**TASK DATA**
+ + +

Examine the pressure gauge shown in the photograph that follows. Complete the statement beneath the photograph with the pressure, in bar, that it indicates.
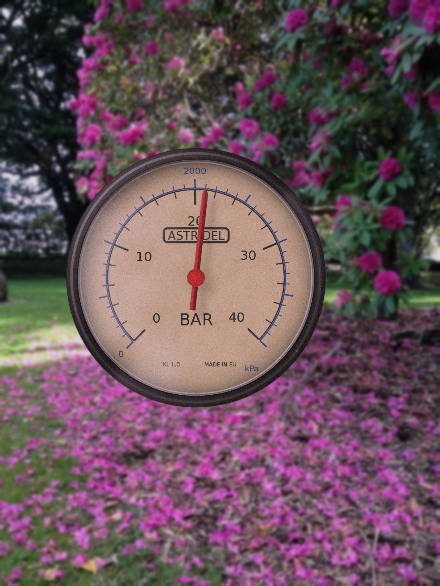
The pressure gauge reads 21 bar
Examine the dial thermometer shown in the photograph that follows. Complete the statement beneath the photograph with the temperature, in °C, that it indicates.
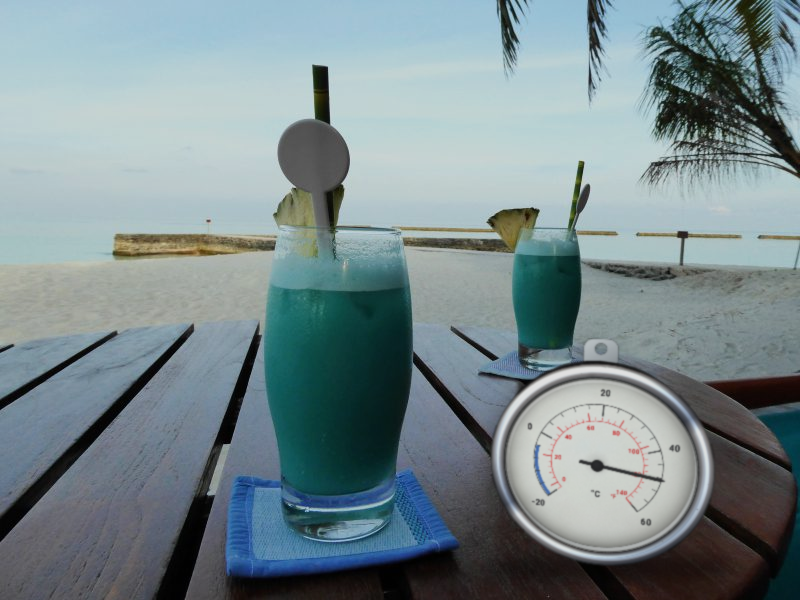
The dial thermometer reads 48 °C
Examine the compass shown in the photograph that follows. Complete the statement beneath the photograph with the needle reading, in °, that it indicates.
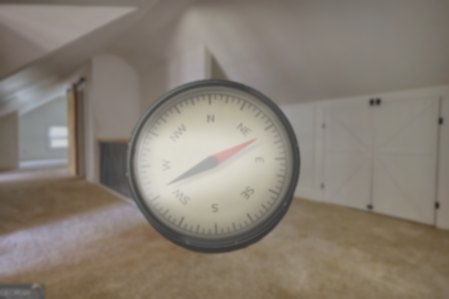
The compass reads 65 °
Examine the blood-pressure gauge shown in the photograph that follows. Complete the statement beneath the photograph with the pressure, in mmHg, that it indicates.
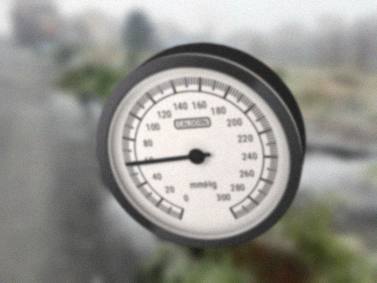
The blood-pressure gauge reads 60 mmHg
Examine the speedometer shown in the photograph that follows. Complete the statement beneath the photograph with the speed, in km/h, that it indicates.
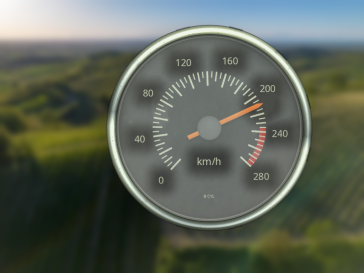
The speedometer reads 210 km/h
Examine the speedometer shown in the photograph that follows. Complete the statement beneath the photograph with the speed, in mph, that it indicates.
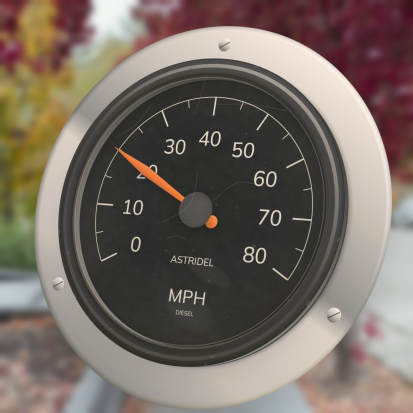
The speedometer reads 20 mph
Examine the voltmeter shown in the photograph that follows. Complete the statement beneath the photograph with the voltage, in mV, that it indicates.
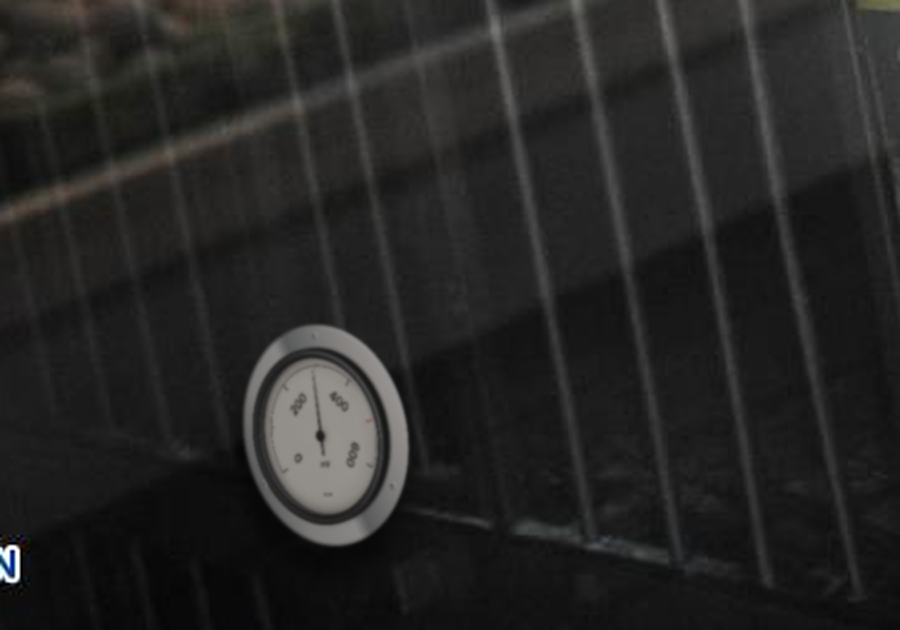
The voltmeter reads 300 mV
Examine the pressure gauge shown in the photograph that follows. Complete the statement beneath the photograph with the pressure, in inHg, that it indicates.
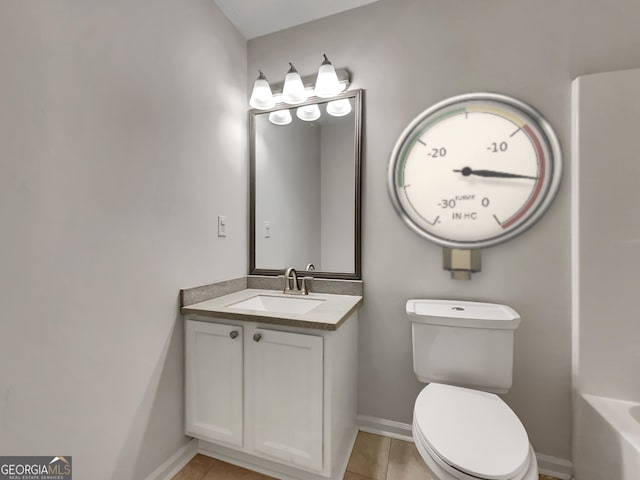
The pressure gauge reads -5 inHg
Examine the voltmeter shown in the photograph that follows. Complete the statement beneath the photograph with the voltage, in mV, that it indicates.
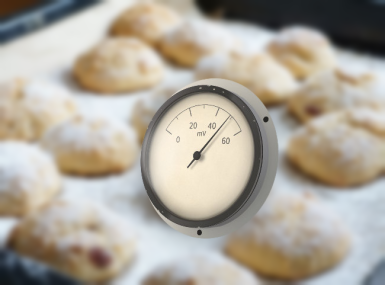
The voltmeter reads 50 mV
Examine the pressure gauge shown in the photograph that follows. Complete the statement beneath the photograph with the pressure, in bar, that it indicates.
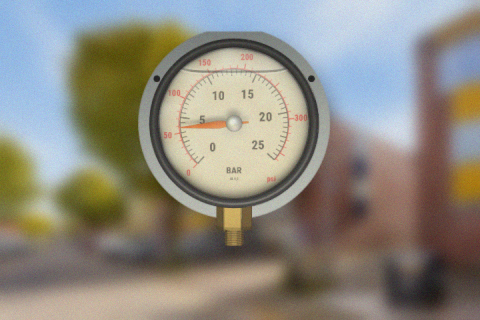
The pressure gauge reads 4 bar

+ + +

**EXERCISE DESCRIPTION**
Render every line of the items above as a JSON list of strings, one string per line, with blank lines skipped and the pictures left out.

**EXERCISE SOLUTION**
[
  "Examine the pressure gauge shown in the photograph that follows. Complete the statement beneath the photograph with the pressure, in bar, that it indicates.",
  "The pressure gauge reads 21 bar",
  "Examine the dial thermometer shown in the photograph that follows. Complete the statement beneath the photograph with the temperature, in °C, that it indicates.",
  "The dial thermometer reads 48 °C",
  "Examine the compass shown in the photograph that follows. Complete the statement beneath the photograph with the needle reading, in °, that it indicates.",
  "The compass reads 65 °",
  "Examine the blood-pressure gauge shown in the photograph that follows. Complete the statement beneath the photograph with the pressure, in mmHg, that it indicates.",
  "The blood-pressure gauge reads 60 mmHg",
  "Examine the speedometer shown in the photograph that follows. Complete the statement beneath the photograph with the speed, in km/h, that it indicates.",
  "The speedometer reads 210 km/h",
  "Examine the speedometer shown in the photograph that follows. Complete the statement beneath the photograph with the speed, in mph, that it indicates.",
  "The speedometer reads 20 mph",
  "Examine the voltmeter shown in the photograph that follows. Complete the statement beneath the photograph with the voltage, in mV, that it indicates.",
  "The voltmeter reads 300 mV",
  "Examine the pressure gauge shown in the photograph that follows. Complete the statement beneath the photograph with the pressure, in inHg, that it indicates.",
  "The pressure gauge reads -5 inHg",
  "Examine the voltmeter shown in the photograph that follows. Complete the statement beneath the photograph with the voltage, in mV, that it indicates.",
  "The voltmeter reads 50 mV",
  "Examine the pressure gauge shown in the photograph that follows. Complete the statement beneath the photograph with the pressure, in bar, that it indicates.",
  "The pressure gauge reads 4 bar"
]